> Vorliegender Text
Cover
Titel
Hitlers Kriminalisten. Die deutsche Kriminalpolizei und der Nationalsozialismus zwischen 1920 und 1960


Autor(en)
Wagner, Patrick
Reihe
Beck'sche Reihe 1498
Erschienen
München 2002: C.H. Beck Verlag
Anzahl Seiten
218 S.
Preis
€ 12,90
Rezensiert für H-Soz-Kult von
Carsten Dams, Dokumentations- und Forschungsstelle für Polizei- und Verwaltungsgeschichte, Fachhochschule für öffentliche Verwaltung NRW, Münster

Die Geschichte der Polizei im Nationalsozialismus war lange Zeit ein Stiefkind der seriösen Geschichtsforschung. Die Kriminalpolizei bildete hier keine Ausnahme und Schriften ehemaliger Kriminalbeamter waren die einzige Informationsquelle.1 Dies änderte sich erst mit der bahnbrechenden Dissertation Patrick Wagners, die 1996 erschien.2 Wagner war der erste, der die Aufmerksamkeit der Geschichtswissenschaft auf die Frage nach der Rolle der Kriminalpolizei im Nationalsozialismus lenkte. Nun legt Wagner ein neues Buch vor, welches den prägnanten Titel „Hitlers Kriminalisten“ trägt, und das in weiten Teilen Ergebnisse seiner Dissertation in kürzerer Form zusammenfasst, aber auch neue Aspekte bietet.

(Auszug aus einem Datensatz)
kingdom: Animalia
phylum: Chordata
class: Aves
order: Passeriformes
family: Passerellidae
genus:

> Deine Aufgabe
Schreib die Buchbesprechung zu „Hitlers Kriminalisten“ nach ihrem letzten Satz weiter.

> Ergebnis
Die Studie gliedert sich in fünf Teile. Im ersten Teil macht Wagner deutlich, dass „die zwanziger Jahre eine Phase der Innovation und Modernisierung [...]“ für die deutsche Kriminalpolizei waren (S. 15). Vor allem in Berlin, der größten deutschen Kriminalpolizei, führte dies zu einer Spezialisierung der Beamten, die sich an dem modus operandi der Straftäter orientierte. Anzumerken ist, dass Wagner in weiten Teilen die Berliner Kriminalpolizei untersucht und dies mit der späteren Besetzung aller Schlüsselpositionen der deutschen Kripo durch Berliner Kriminalisten treffend begründet. Weitere Forschungen, insbesondere zur Arbeit der Kriminalpolizei in der Provinz sind dennoch wünschenswert. Zu überprüfen wäre etwa, ob und wie weit das Berliner Modell auf die praktische Arbeit der gesamten Kriminalpolizei übertragen wurde. Dies gilt ungeachtet der Feststellung Wagners, „dass um 1927 der praktische Blick der Berliner Kripo für alle preußischen Kriminalisten verbindlich geworden war“ (S. 20). Das Hauptaugenmerk der Berliner Kripo galt den so genannten Berufsverbrechern, die sich in den legendären Ringvereinen organisierten. Während der Weimarer Republik gelang es der Kriminalpolizei nicht, so Wagner, „die Schweigesolidarität des Milieus auszuhebeln“ (S. 38). Viele Kriminalisten erlebten diese Situation als zutiefst unbefriedigend und wünschten, die rechtstaatlichen Schranken im Umgang mit den so genannten Berufsverbrechern einzureißen. Einzelne Kommissare dienten sich daher bereits vor 1933 der NSDAP an. Unklar bleibt jedoch, wie viele dies waren und wie hoch die personelle Kontinuität im Übergang von der Weimarer Republik zum Nationalsozialismus in der Kriminalpolizei war.

Die Phase der Jahre 1933 bis 1936, die Wagner im zweiten Teil als autoritäre Kriminalpolitik beschreibt, war geprägt durch die Ausweitung der Kompetenzen der Kripo weit über den rechtsstaatlichen Rahmen hinaus - von den Nationalsozialisten wurde dies als „vorbeugende Verbrechensbekämpfung“ verbrämt. Die Kriminalisten konnten nun viele ihrer Ideen und Konzepte umsetzen. Doch trotz der brutalen Zerschlagung vieler Ringvereine war man nur bedingt erfolgreich. Immerhin waren im Jahre 1936 noch 11.000 Menschen zur Fahndung ausgeschrieben, wie ein Kriminalbeamter seinerzeit kritisch anmerkte (S. 73).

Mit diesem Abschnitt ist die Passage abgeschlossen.